The term “belly dancing" is a misnomer—and became popular entirely by accident, says Shruti Narayanan, a dancer who has been practising it for eight years. The term has been in use since the late 19th century and was probably coined by the US entertainment impresario Sol Bloom to describe a performance at the Chicago World Fair in 1893. It stuck.

This and other stories from the history of belly dancing are part of The Oriental Trail 2.0 show, being put together by Narayanan and her students along with two other dancers, Payal Gupta and Debapriya Das, who run belly-dancing academies in Bengaluru. Scripted by Narayanan, the show will have over 30 dancers recreating the history of belly dancing, including its Egyptian origins and the Chicago performance.

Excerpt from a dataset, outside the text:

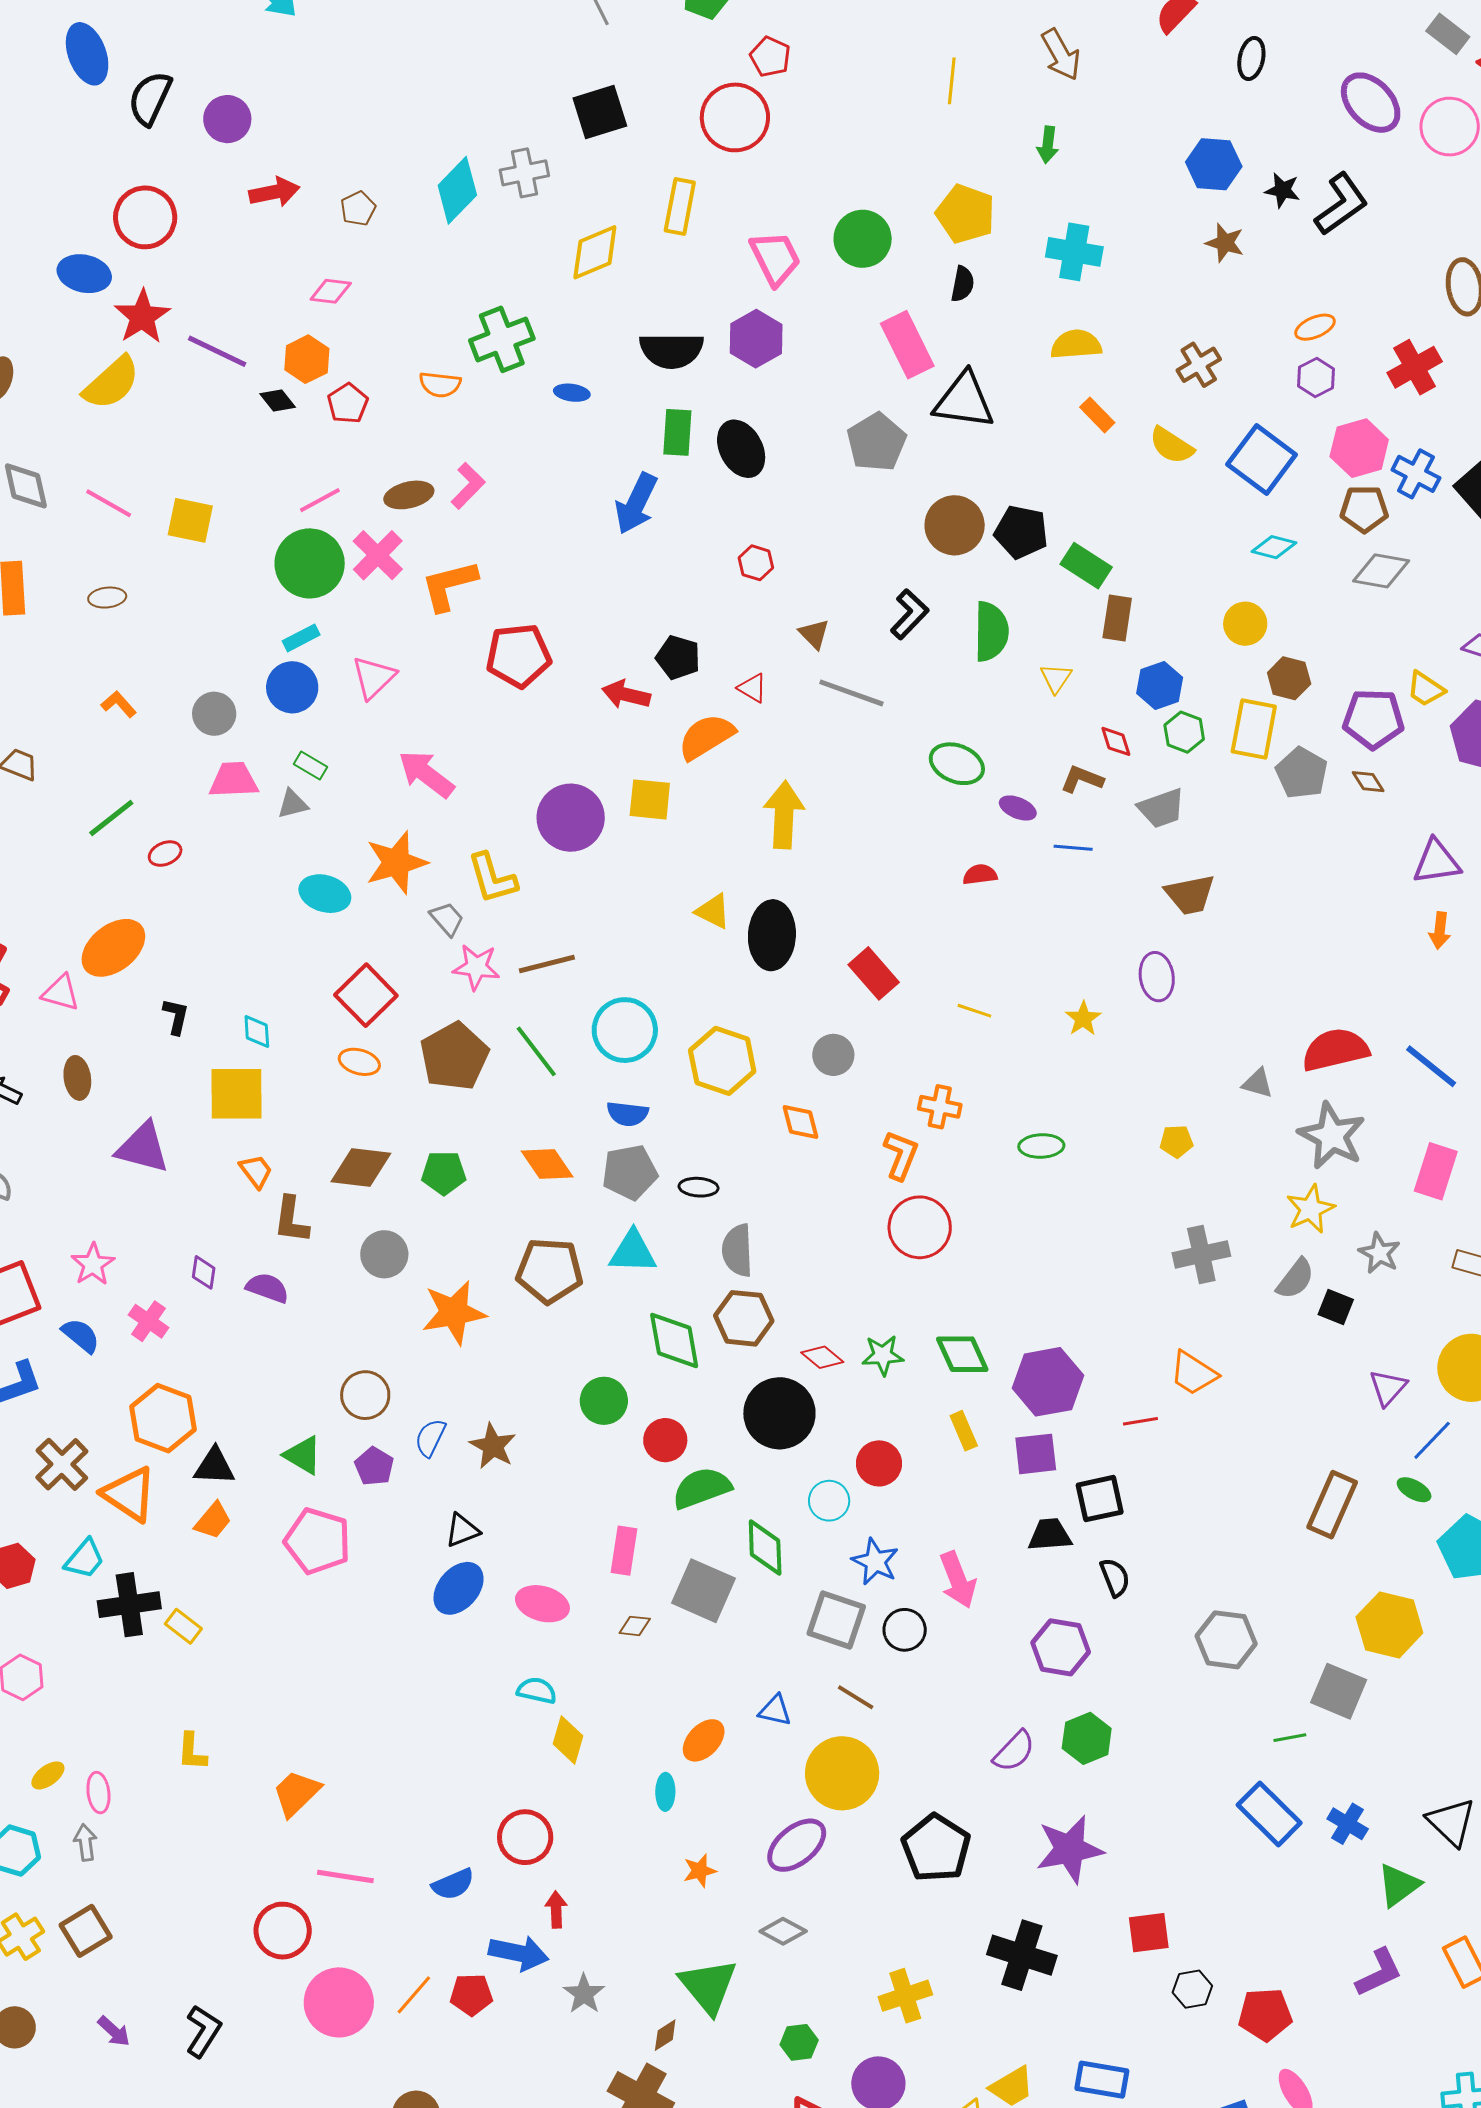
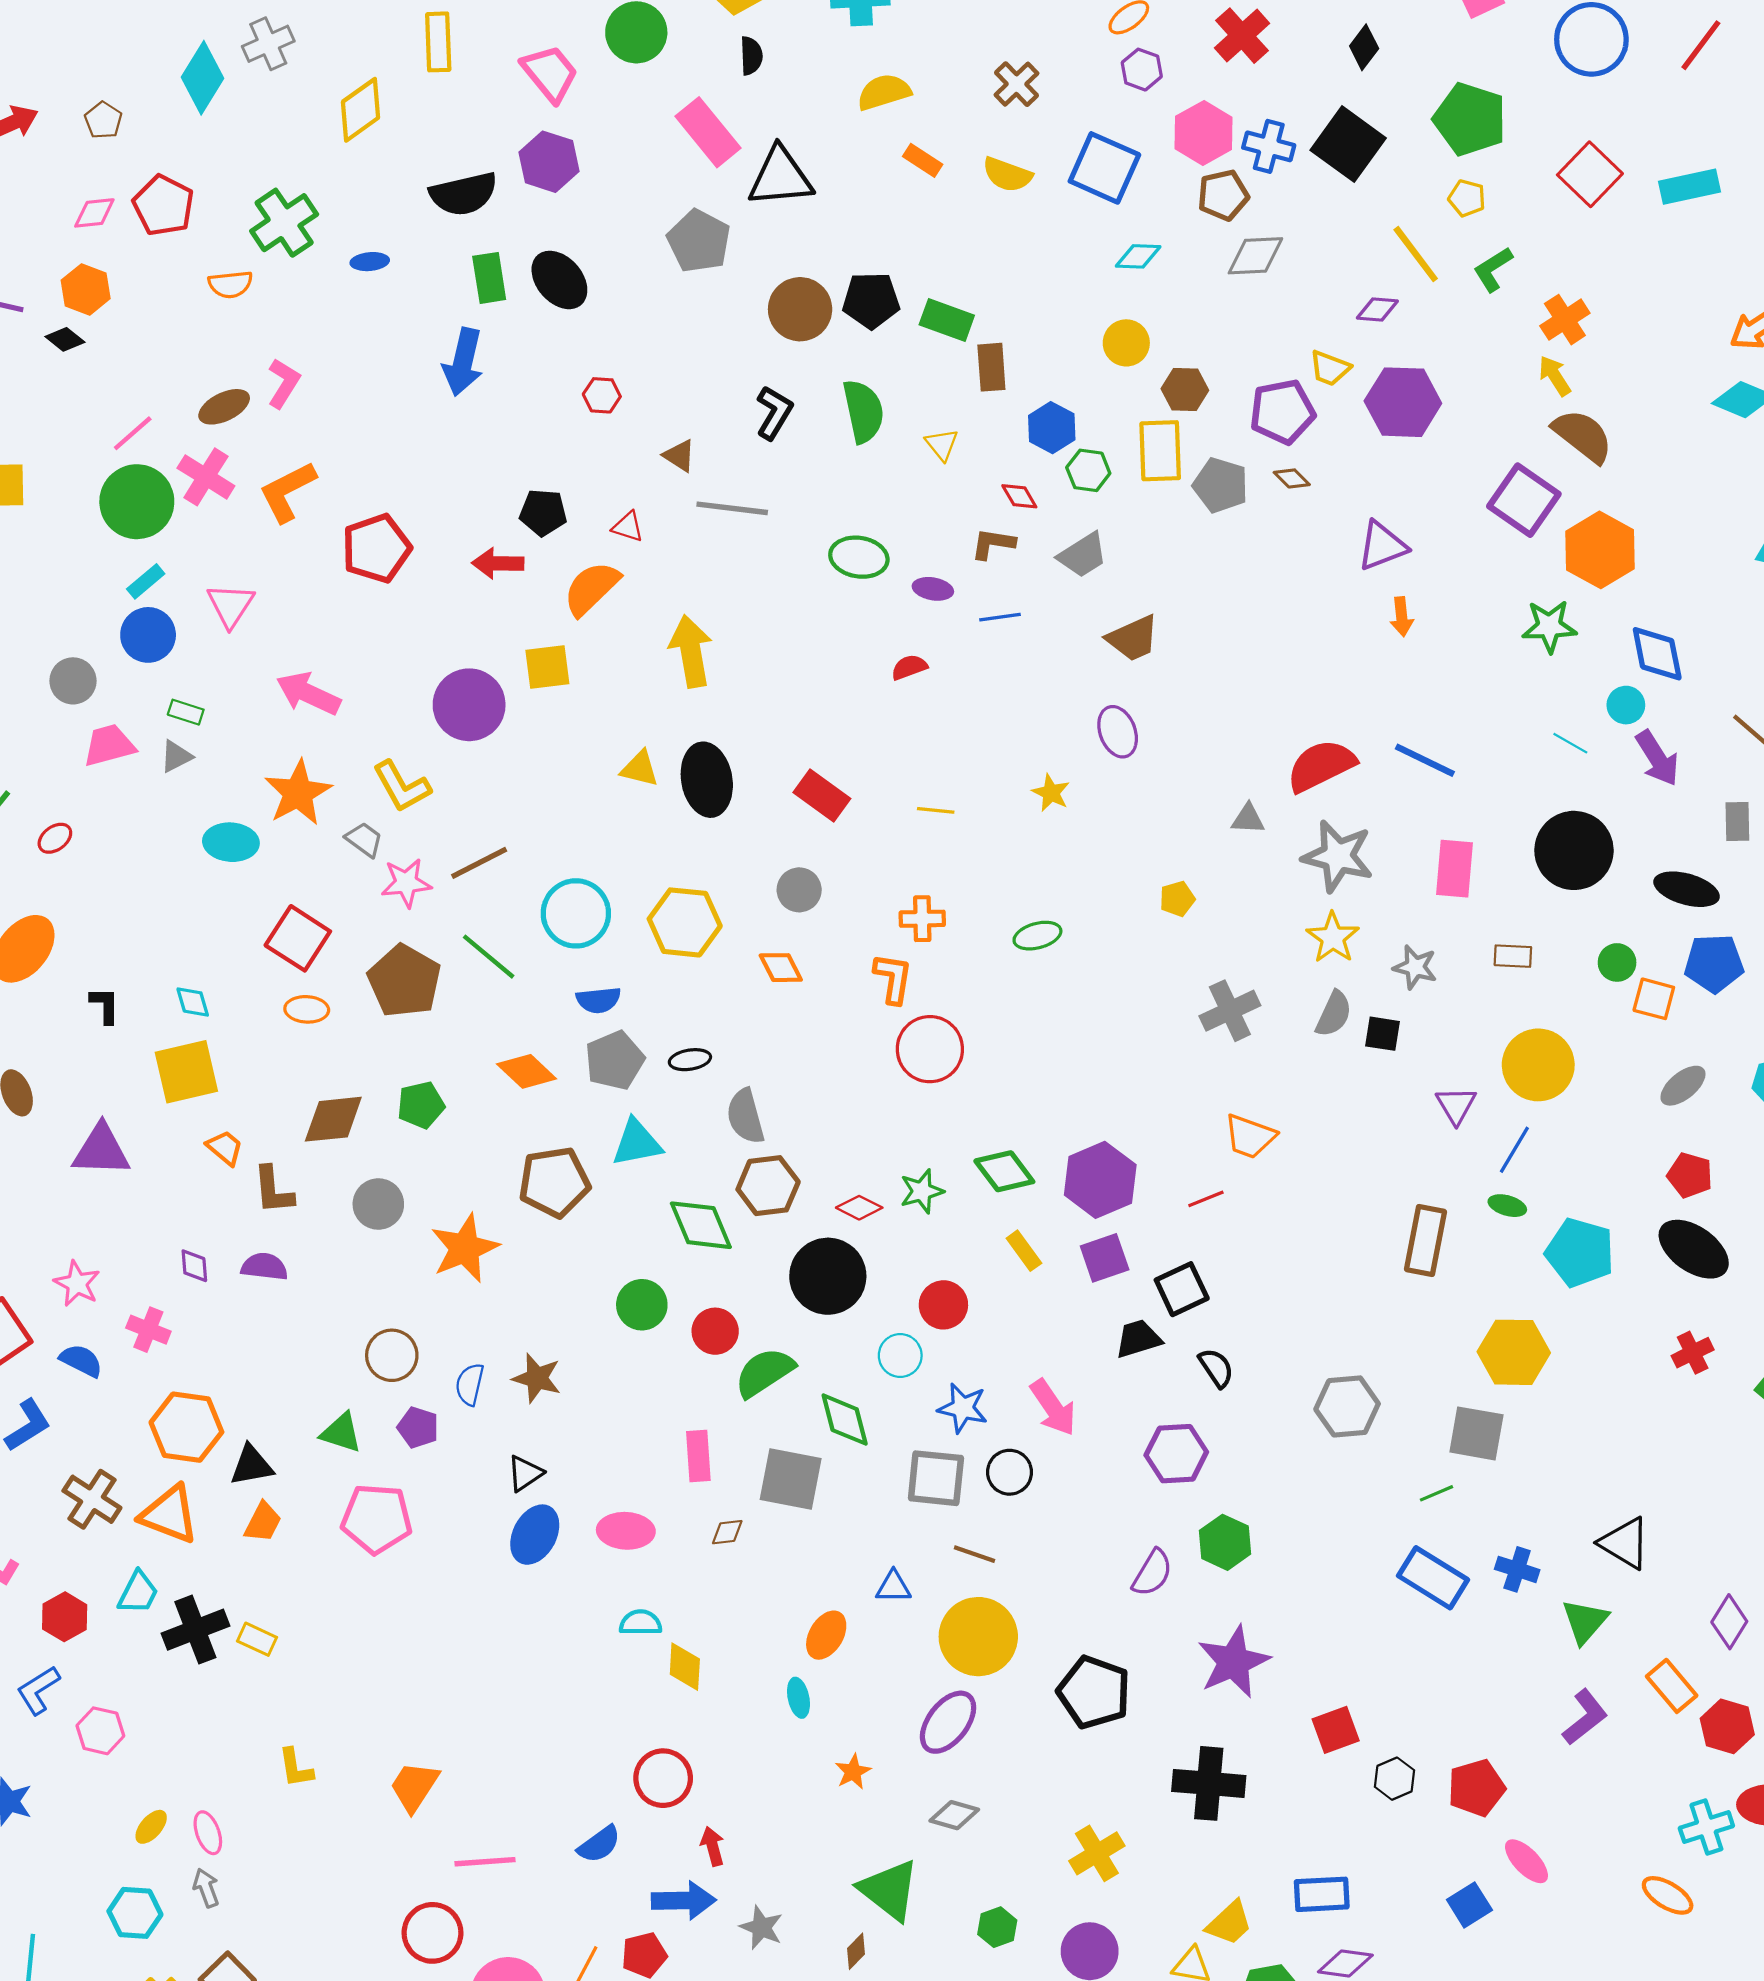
red pentagon: (348, 403) -> (163, 205), moved, size x1.4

Belly dancing is also referred to as raqs sharqui or raqs baladi, but Narayanan says these are not very accurate terms either—they simply mean “dance of my homeland". “There was a lot of self-exoticizing in Egypt in the early 20th century, when the country started opening up to tourism, and the folk dance, which was a celebratory dance performed by men and women, changed subtly," says Narayanan. Then it went to the US and was influenced by other forms and, later, even by the feminist movement, when women took it up as a way of embracing their sexuality.

There are takers—mostly women—for the dance form in Indian metros (Bengaluru alone has four academies) but many take it up for fitness and weight-loss reasons: not the best way to approach it. “After all, you don’t hear of people learning Kathak and Bharatanatyam to lose weight, do you?" she asks. “Ironically, I did my Bharatanatyam arangetram (stage debut) in Saudi Arabia (she lived there till age 16) and started learning belly dancing only when I came back to Bengaluru," she says. “The dance comes naturally to the female body; you just have to give in to the flow. I watched my first performance on a Nile cruise when I was 11, and later it just flowed through me, like it was waiting to be tapped into."

The Oriental Trail 2.0 will be performed on 14 July, 6.30pm, at ADA Rangamandira, Bengaluru.